Pitfall 2: After Circuit Breaker, Fallback Returns 200, Monitoring System Can’t See Exceptions
Business-wise fallback should return 503, not 200. Change fallback response code:
@RequestMapping("/order")
public Mono<ResponseEntity<Map<String, Object>>> orderFallback() {
return Mono.just(ResponseEntity
.status(HttpStatus.SERVICE_UNAVAILABLE)
.body(Map.of("code", 503, "message", "Service temporarily unavailable")));
}
Pitfall 3: minimumNumberOfCalls Set Too Small, Newly Deployed Services Frequently False Trigger
During low traffic periods, several occasional timeouts trigger circuit breaker. Increase minimumNumberOfCalls (recommend 20-50 for production), also adjust slidingWindowSize.

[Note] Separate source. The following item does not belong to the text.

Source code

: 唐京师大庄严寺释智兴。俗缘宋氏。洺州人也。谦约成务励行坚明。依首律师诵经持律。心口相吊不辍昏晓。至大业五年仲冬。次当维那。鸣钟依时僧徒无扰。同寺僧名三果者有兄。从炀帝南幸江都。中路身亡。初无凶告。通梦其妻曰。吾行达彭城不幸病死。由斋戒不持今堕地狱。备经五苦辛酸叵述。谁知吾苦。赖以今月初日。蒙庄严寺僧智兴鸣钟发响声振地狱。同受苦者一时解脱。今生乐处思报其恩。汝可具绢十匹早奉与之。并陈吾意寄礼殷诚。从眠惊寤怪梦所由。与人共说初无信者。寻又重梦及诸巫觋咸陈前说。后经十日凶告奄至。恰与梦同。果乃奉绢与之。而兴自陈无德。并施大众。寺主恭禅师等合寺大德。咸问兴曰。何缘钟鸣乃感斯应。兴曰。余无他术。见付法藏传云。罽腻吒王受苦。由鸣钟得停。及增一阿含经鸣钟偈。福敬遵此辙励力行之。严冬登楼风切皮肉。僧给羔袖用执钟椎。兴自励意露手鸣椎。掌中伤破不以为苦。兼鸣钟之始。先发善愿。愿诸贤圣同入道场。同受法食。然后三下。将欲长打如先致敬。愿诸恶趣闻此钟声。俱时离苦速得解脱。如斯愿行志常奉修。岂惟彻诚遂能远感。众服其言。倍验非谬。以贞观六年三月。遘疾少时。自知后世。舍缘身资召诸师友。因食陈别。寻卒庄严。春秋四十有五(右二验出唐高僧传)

Monitoring: View Circuit Breaker Status
Resilience4j exposes Actuator endpoint, can see circuit breaker current state:
# View all circuit breaker status
curl http://gateway:8080/actuator/circuitbreakers
# Output example
{
"circuitBreakers": {
"orderServiceCB": {
"state": "CLOSED", # CLOSED=normal, OPEN=circuit open, HALF_OPEN=probing
"failureRate": "5.0%",
"slowCallRate": "0.0%"
}
}
}
After integrating with Grafana, can make real-time dashboard, alert when circuit breaker events trigger.
Summary
| Feature | Component | Core Configuration |
|---|---|---|
| Rate Limiting | Redis RequestRateLimiter | replenishRate (rate) + burstCapacity (burst) |
| Per-User Rate Limiting | Custom KeyResolver | Get user ID from Header/JWT |
| Circuit Breaker | Resilience4j CircuitBreaker | failureRateThreshold + slidingWindowSize |
| Degraded Response | Fallback Controller | Return 503, log events |
Using these two features together basically covers stability protection at gateway level. Actual parameter tuning needs to be based on business traffic patterns, no universal “best value”, recommend first running through in stress test environment before production.